Se si tratta di uno sgarro occasionale a livello di composizione corporea non cambia molto se sai come gestirlo ed ha ancora meno impatto se sei sportivo. Quando invece l’abbuffata di dolci diventa un’abitudine… C’è poco da fare: ingrassi! Tra i disturbi dell’alimentazione c’è anche la sindrome dei mangiatori notturni: il soggetto interrompe il sonno, tende a fare uno spuntino prima di riaddormentarsi, mangia almeno il 25% delle calorie dopo cena e durante la notte. Quando abbuffarti di dolci dopo cena diventa un rituale… Sì, decisamente ingrasserai! Non ingrassi, quindi, perché mangi dolci e perché li mangi dopo cena (il malfamato “dopo le 18…”), ma perché eccedi con le calorie.

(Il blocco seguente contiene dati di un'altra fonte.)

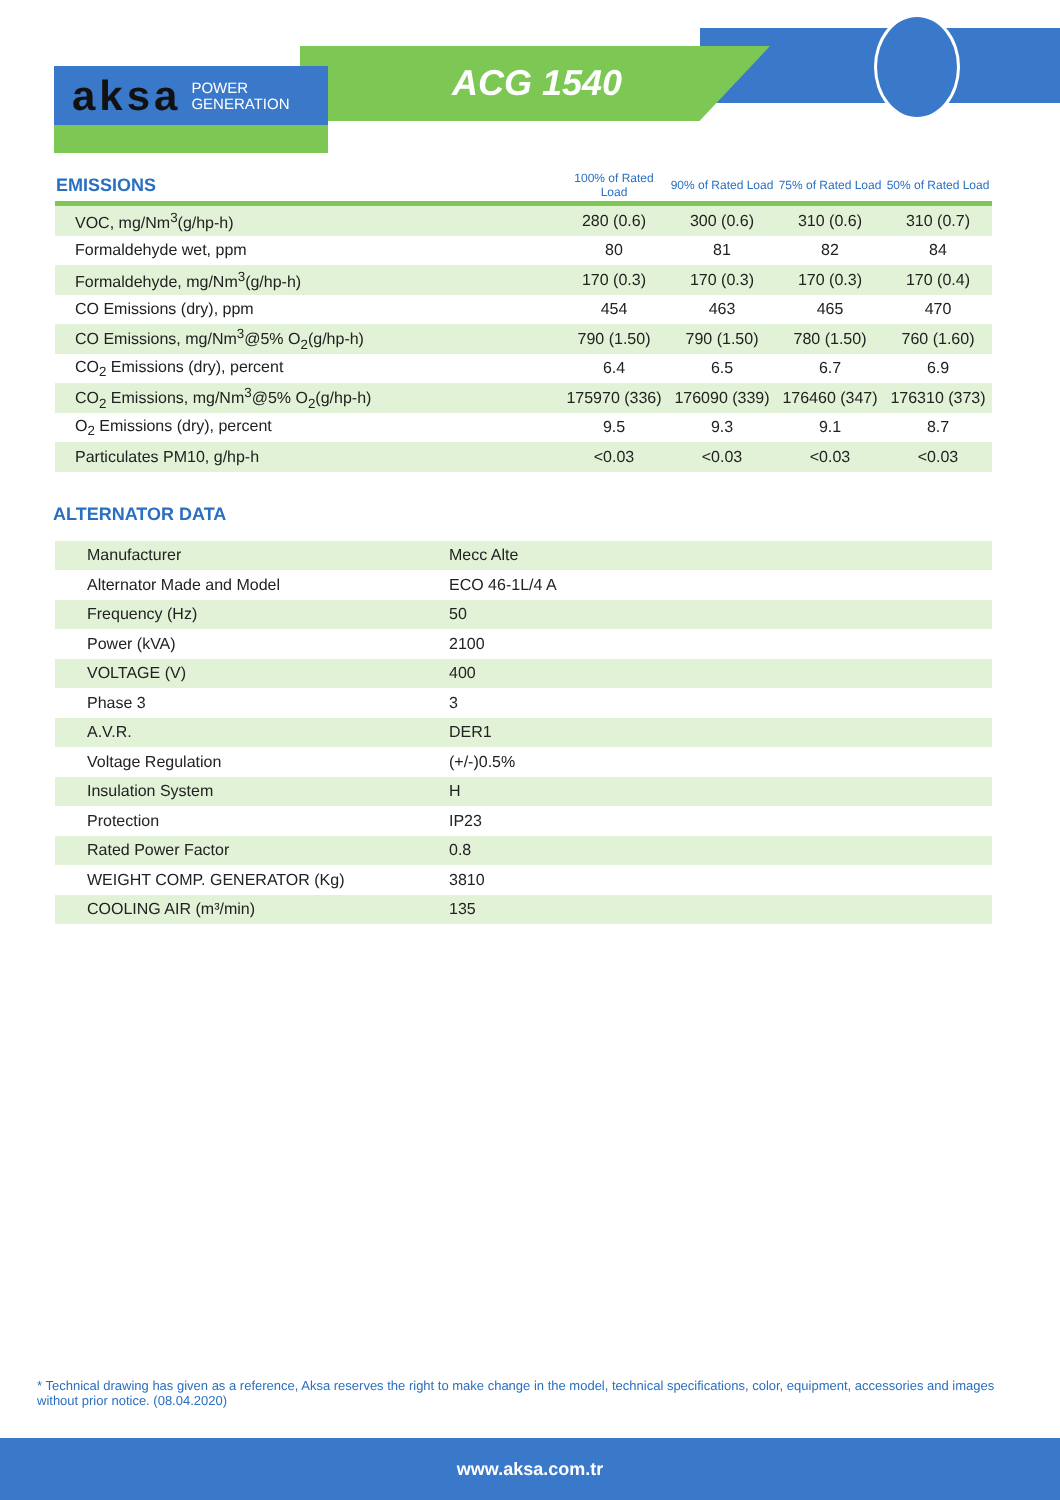aksa POWER
GENERATION
ACG 1540
| EMISSIONS | 100% of Rated Load | 90% of Rated Load | 75% of Rated Load | 50% of Rated Load |
| --- | --- | --- | --- | --- |
| VOC, mg/Nm<sup>3</sup>(g/hp-h) | 280 (0.6) | 300 (0.6) | 310 (0.6) | 310 (0.7) |
| Formaldehyde wet, ppm | 80 | 81 | 82 | 84 |
| Formaldehyde, mg/Nm<sup>3</sup>(g/hp-h) | 170 (0.3) | 170 (0.3) | 170 (0.3) | 170 (0.4) |
| CO Emissions (dry), ppm | 454 | 463 | 465 | 470 |
| CO Emissions, mg/Nm<sup>3</sup>@5% O<sub>2</sub>(g/hp-h) | 790 (1.50) | 790 (1.50) | 780 (1.50) | 760 (1.60) |
| CO<sub>2</sub> Emissions (dry), percent | 6.4 | 6.5 | 6.7 | 6.9 |
| CO<sub>2</sub> Emissions, mg/Nm<sup>3</sup>@5% O<sub>2</sub>(g/hp-h) | 175970 (336) | 176090 (339) | 176460 (347) | 176310 (373) |
| O<sub>2</sub> Emissions (dry), percent | 9.5 | 9.3 | 9.1 | 8.7 |
| Particulates PM10, g/hp-h | <0.03 | <0.03 | <0.03 | <0.03 |
ALTERNATOR DATA
| Manufacturer | Mecc Alte |
| Alternator Made and Model | ECO 46-1L/4 A |
| Frequency (Hz) | 50 |
| Power (kVA) | 2100 |
| VOLTAGE (V) | 400 |
| Phase 3 | 3 |
| A.V.R. | DER1 |
| Voltage Regulation | (+/-)0.5% |
| Insulation System | H |
| Protection | IP23 |
| Rated Power Factor | 0.8 |
| WEIGHT COMP. GENERATOR (Kg) | 3810 |
| COOLING AIR (m³/min) | 135 |
* Technical drawing has given as a reference, Aksa reserves the right to make change in the model, technical specifications, color, equipment, accessories and images without prior notice. (08.04.2020)
www.aksa.com.tr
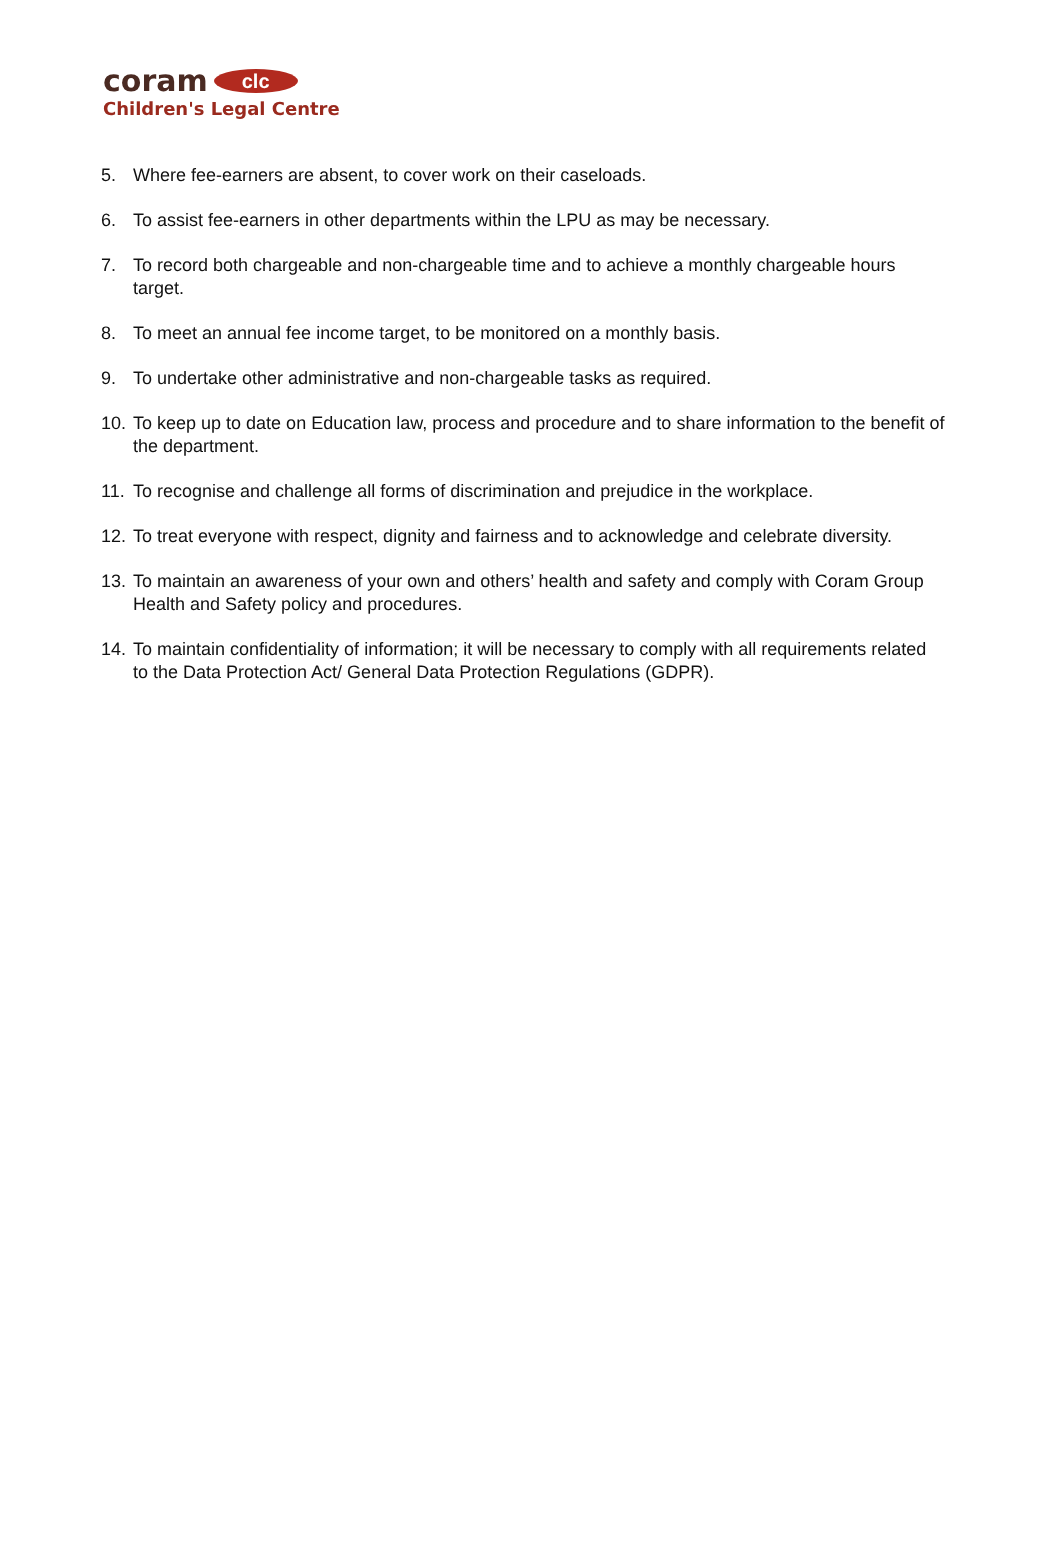coram clc
Children's Legal Centre
5. Where fee-earners are absent, to cover work on their caseloads.
6. To assist fee-earners in other departments within the LPU as may be necessary.
7. To record both chargeable and non-chargeable time and to achieve a monthly chargeable hours target.
8. To meet an annual fee income target, to be monitored on a monthly basis.
9. To undertake other administrative and non-chargeable tasks as required.
10. To keep up to date on Education law, process and procedure and to share information to the benefit of the department.
11. To recognise and challenge all forms of discrimination and prejudice in the workplace.
12. To treat everyone with respect, dignity and fairness and to acknowledge and celebrate diversity.
13. To maintain an awareness of your own and others’ health and safety and comply with Coram Group Health and Safety policy and procedures.
14. To maintain confidentiality of information; it will be necessary to comply with all requirements related to the Data Protection Act/ General Data Protection Regulations (GDPR).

Per evitare di incorrere in una nuova abbuffata, è meglio considerare più giorni per “diluire” quell’eccesso calorico: così bilancerai le calorie settimanali (sgarro incluso), ma senza soffrire troppo la fame e senza ritrovarti di fronte ad una nuova improvvisa abbuffata. Dato che è il bilancio calorico settimanale a contare, non ingrassi solo perché una sera o un weekend esageri con i dolci e il cibo: aumenti di peso perché nell’arco della settimana e del mese hai mangiato troppo. Il consiglio, quindi, è quello di programmare: sai che il weekend avrai cene e pranzi impegnativi per la mandibola?